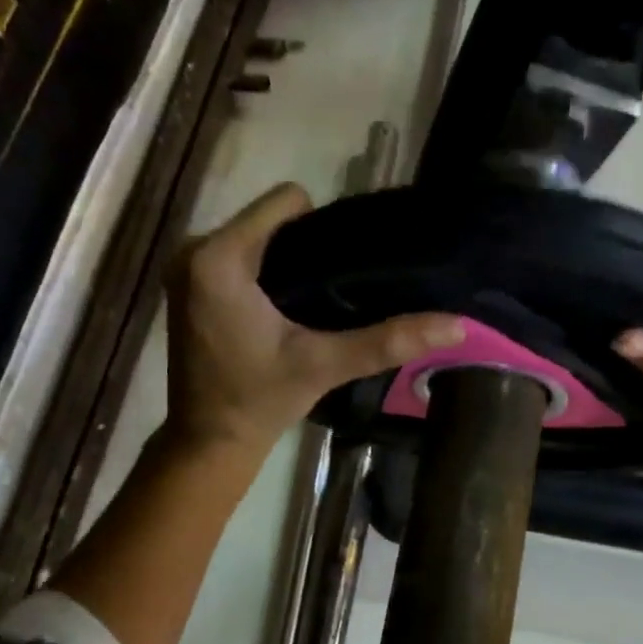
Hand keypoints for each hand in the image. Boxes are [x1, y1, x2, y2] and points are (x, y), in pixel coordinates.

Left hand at [165, 183, 463, 462]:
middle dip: (305, 245)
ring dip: (285, 260)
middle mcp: (193, 250)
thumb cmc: (261, 400)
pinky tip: (285, 307)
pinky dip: (262, 273)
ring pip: (253, 237)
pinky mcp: (187, 287)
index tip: (345, 265)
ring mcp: (186, 268)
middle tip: (337, 287)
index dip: (323, 226)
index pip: (286, 201)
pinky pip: (236, 257)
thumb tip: (456, 325)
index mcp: (218, 257)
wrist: (210, 442)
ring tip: (315, 297)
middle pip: (268, 219)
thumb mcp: (326, 365)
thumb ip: (387, 340)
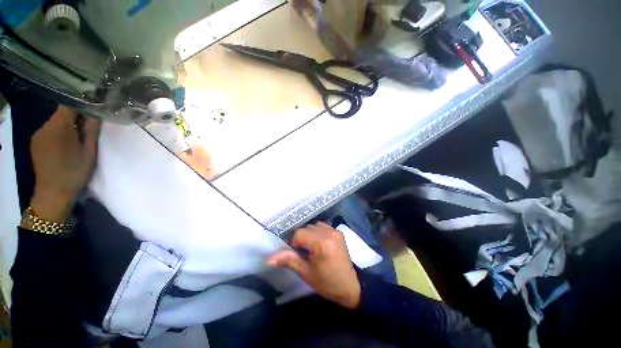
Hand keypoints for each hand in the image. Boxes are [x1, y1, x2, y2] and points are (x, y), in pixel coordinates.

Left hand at [30, 106, 100, 222]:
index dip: (82, 105)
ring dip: (66, 126)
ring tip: (77, 138)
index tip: (94, 109)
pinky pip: (49, 131)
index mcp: (58, 127)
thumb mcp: (89, 151)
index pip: (69, 106)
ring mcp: (38, 135)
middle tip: (89, 127)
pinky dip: (58, 133)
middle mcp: (44, 127)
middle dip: (75, 117)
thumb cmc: (75, 171)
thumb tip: (95, 113)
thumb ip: (91, 129)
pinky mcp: (35, 143)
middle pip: (61, 114)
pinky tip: (65, 145)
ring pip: (54, 123)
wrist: (53, 193)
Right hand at [267, 222, 360, 308]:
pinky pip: (322, 226)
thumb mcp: (306, 273)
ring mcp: (335, 230)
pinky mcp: (338, 231)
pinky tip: (319, 243)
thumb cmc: (327, 283)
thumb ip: (289, 260)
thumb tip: (269, 258)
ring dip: (309, 235)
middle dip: (301, 239)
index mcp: (321, 243)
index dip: (293, 244)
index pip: (299, 234)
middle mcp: (329, 232)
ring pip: (313, 226)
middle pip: (306, 228)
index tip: (296, 255)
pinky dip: (317, 232)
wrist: (351, 285)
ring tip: (311, 248)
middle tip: (304, 254)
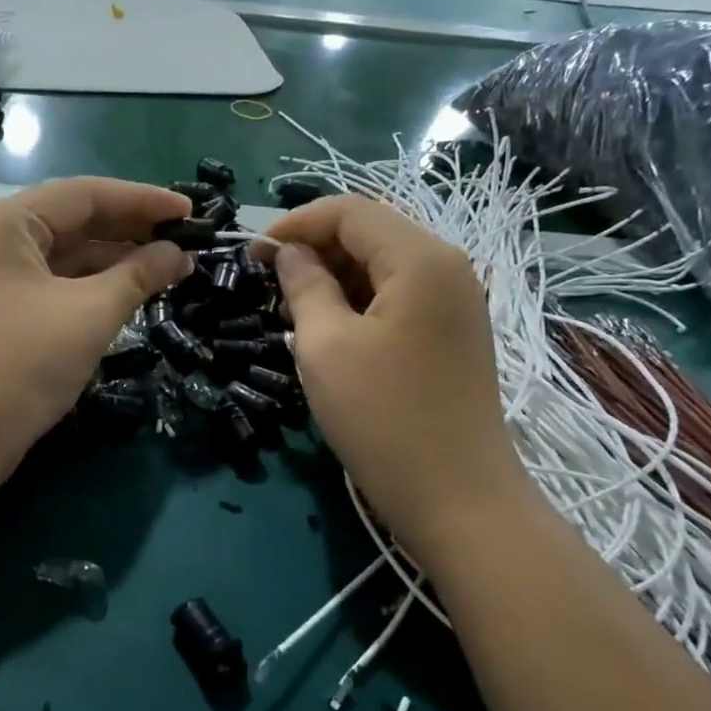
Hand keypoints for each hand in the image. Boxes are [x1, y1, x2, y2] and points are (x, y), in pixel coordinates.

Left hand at [0, 178, 190, 488]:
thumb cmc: (20, 365)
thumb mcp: (89, 315)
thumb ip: (139, 276)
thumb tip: (180, 255)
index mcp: (7, 223)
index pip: (85, 195)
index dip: (143, 201)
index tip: (191, 213)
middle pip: (74, 221)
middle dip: (131, 230)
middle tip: (185, 241)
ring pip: (65, 256)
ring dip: (116, 261)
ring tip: (169, 268)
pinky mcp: (0, 312)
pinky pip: (54, 285)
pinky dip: (92, 287)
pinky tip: (130, 293)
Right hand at [268, 195, 528, 541]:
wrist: (458, 500)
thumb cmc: (384, 418)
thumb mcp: (326, 346)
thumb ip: (304, 285)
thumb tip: (289, 253)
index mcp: (420, 258)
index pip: (349, 211)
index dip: (294, 224)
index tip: (252, 254)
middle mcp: (446, 267)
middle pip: (369, 232)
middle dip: (313, 249)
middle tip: (268, 285)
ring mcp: (454, 302)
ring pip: (381, 265)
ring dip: (332, 277)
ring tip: (290, 310)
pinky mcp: (450, 333)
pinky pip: (396, 296)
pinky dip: (356, 301)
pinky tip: (326, 330)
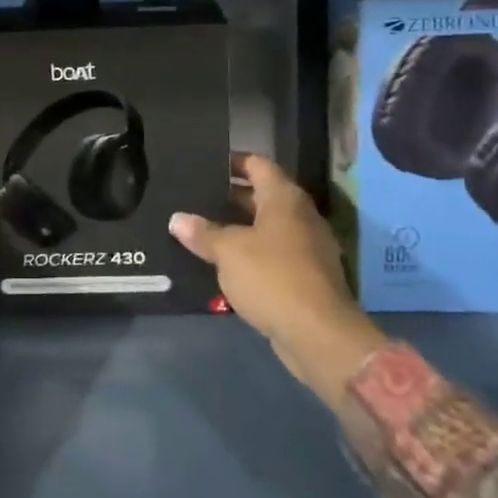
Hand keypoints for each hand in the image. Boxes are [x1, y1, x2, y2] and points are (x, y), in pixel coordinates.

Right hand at [169, 154, 385, 390]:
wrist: (319, 335)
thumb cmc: (272, 277)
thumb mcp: (228, 251)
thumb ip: (203, 233)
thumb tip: (178, 219)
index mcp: (285, 198)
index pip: (257, 164)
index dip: (232, 161)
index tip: (205, 165)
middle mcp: (300, 216)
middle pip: (262, 196)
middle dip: (229, 198)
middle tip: (194, 199)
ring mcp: (307, 248)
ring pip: (266, 228)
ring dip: (238, 229)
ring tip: (201, 231)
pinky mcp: (306, 277)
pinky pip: (272, 256)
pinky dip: (250, 256)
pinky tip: (223, 265)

# Description of the task
Everything from the line containing "index dip: (143, 201)" through the last line of the records above is to be reproduced exactly, except the pictures.

# Response area
index dip: (143, 201)
index tip: (191, 213)
middle pip: (74, 221)
middle dip: (131, 230)
middle tip: (185, 241)
ring pip: (65, 256)
ring dip: (116, 261)
ring tip: (169, 268)
pinky mcp: (0, 312)
pinky pip: (54, 285)
pinky dip: (92, 287)
pinky tip: (130, 293)
Right hand at [268, 195, 528, 541]:
wrist: (458, 500)
thumb cmc: (384, 418)
thumb mcp: (326, 346)
thumb ip: (304, 285)
thumb tip: (289, 253)
index mcp: (420, 258)
index pip: (349, 211)
index dip: (294, 224)
index tip: (252, 254)
middle mcp: (446, 267)
middle pip: (369, 232)
middle dip: (313, 249)
middle tip: (268, 285)
ring mcp: (454, 302)
ring pip: (381, 265)
ring dip: (332, 277)
ring tip: (290, 310)
pinky mcp: (450, 333)
pinky pip: (396, 296)
pinky dip: (356, 301)
pinky tip: (326, 330)
Hand keypoints for each hand in the image. Boxes are [x1, y1, x2, y2] and points are (x, y), in pixel coordinates.

Right hand at [169, 154, 385, 390]:
wrist: (319, 335)
thumb cmc: (272, 277)
thumb mcp: (228, 251)
thumb ip: (203, 233)
thumb tip: (178, 219)
index mcp: (285, 198)
index pip: (257, 164)
index dip: (232, 161)
index tip: (205, 165)
middle mcp: (300, 216)
middle pip: (262, 196)
middle dip: (229, 198)
middle tip: (194, 199)
ring mcp: (307, 248)
ring pip: (266, 228)
ring dip: (238, 229)
ring tip: (201, 231)
pinky mcp: (306, 277)
pinky pip: (272, 256)
pinky dip: (250, 256)
pinky tip: (223, 265)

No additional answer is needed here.